I’m using a large database (ip2location) with about 5.2 million rows. The first two columns are “ip numbers” denoting a range of IP addresses. Each row contains information about the location (zip code, etc.) where this range of IP numbers is located.

If ip = 71.158.134.217, then ipnumber = 71 * (256^3) + 158 * (256^2) + 134 * 256 + 217.

Simple enough, right? The ip number for this ip is 1201571545. To find a location given this IP number, the query is:

SELECT * FROM ip2location WHERE 1201571545 BETWEEN ip_from AND ip_to;

The query takes about 3.5 seconds to resolve on my machine. That’s too slow. What’s odd is that the time is essentially invariant with:

ALTER TABLE ip2location ADD INDEX ip_from_index( ip_from );

…or the suggested:

ALTER TABLE ip2location ADD PRIMARY KEY( ip_from, ip_to);

EXPLAINing the query shows that the indexes are never used-- it’s always a full table search. I’ve tried UNIONs and subqueries and whatnot, and nothing makes a whit of difference in the performance. By comparison, a zip code lookup (with an index on the zip code column) executes in a few milliseconds.

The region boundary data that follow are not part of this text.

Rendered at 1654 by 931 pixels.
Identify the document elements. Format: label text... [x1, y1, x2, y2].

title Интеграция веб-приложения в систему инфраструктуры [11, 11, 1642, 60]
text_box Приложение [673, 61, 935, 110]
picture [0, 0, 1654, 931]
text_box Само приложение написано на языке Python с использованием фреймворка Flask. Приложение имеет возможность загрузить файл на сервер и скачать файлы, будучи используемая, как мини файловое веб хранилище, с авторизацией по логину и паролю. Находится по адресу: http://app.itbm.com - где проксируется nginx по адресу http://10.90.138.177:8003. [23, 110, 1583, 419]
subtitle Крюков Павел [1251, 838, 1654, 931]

There must be a way to make this query faster. Any ideas?

The problem you have is that in your query you are limiting a const value between two columns.

columnA > const AND columnB < const

Not a column value between two const values.

columnA > const1 AND columnA < const2

And I think that the problem is that the optimizer chooses a index range scan since you have an expression that doesn’t close in between two values.

Check out my post #37 on this forum:
http://forums.devshed.com/showpost.php?p=1749143&postcou nt=37

It was the same problem as you had and I solved with a sub-select that first finds the start_ip and then uses the combined index to verify that the end_ip is bigger than the ip address you searched on.